These were probably given as Christmas gifts or safety awards. However, they were NOT "railroad approved" watches for using in Timetable service. There is much misconception as to what a railroad watch actually is. According to the timetables of various railroads, an employee's approved timepiece had to be "lever set", be at least
21 jewel, and must not have a "hunting case"; that is, one that had the little "snap-open door. Many of these were made by "Illinois", Hamilton and other manufacturers.It also was required to have what I believe are called "Arabic(?) numerals on the face and NOT Roman numerals.

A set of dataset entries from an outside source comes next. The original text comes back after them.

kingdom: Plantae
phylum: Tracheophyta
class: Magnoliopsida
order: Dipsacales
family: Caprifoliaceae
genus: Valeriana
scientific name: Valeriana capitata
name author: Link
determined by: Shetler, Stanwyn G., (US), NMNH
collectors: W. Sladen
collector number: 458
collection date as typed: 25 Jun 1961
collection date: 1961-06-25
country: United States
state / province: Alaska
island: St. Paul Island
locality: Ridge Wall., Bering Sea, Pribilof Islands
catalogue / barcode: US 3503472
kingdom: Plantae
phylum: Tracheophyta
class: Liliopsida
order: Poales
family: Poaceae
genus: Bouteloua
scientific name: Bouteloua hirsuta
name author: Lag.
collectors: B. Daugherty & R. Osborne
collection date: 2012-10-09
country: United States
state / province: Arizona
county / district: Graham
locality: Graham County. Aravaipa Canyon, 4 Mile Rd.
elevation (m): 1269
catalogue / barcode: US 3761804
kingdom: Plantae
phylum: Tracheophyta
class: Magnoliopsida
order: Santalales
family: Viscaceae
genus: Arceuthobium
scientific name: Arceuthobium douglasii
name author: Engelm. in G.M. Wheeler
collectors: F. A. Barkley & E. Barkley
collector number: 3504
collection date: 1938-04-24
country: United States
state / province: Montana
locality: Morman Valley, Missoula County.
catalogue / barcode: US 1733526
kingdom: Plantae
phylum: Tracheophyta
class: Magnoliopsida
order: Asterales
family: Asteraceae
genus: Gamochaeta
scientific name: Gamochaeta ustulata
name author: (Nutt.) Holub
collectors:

These were pocket watches, of course, and remained so for many years. Hamilton eventually became the most sought-after pocket watch in models such as 992, 992B, 950, and 950B series. They are very valuable. My Hamilton 992 was made in 1910, and I carried this watch for several years even into the 1980's. It STILL operates, and at the time I retired, it was STILL listed in the Norfolk Southern timetable as an
"approved" railroad watch. Every year (was it every 6 months; i forgot!!) one had to take his watch in to a designated Time Standard watchmaker for cleaning and certification by the appointed jeweler/watchmaker. You were given a "watch card" to carry (and you BETTER carry it, too, lest the Trainmaster catch you without it!).
In about the 1960's, wristwatches became accurate enough to start replacing the tried-and-true pocket instruments so faithfully carried by many an engineer, conductor, trainman and clerk/agent.
My first wristwatch was a Bulova Accutron, but it was notoriously failure prone. I found my Hamilton 992 in a thrift shop and put the Bulova away. That old Hamilton would keep time with the BEST of 'em! Then we either bought Seiko wristwatches that had "railroad approved" on the dial, or we were given approved watches as 'safety awards". These also had "Norfolk Southern" on the dial, or "NS". Still they were/are the REAL railroad approved watches. I also have a couple of these at home.
Since I longer have to be "rules" qualified, I wear a Timex "look-alike" that mimics a railroad watch. I do like the large numbers on the dial and the simplicity.
Many people think that, just because there's a company name on it, it says "railroad" on it, or there's a train printed on the case it's a "railroad" watch. Yours is probably a promotional item given to customers or employees as gifts. If it ain't in the timetable (last I read one), it AIN'T no "railroad" watch.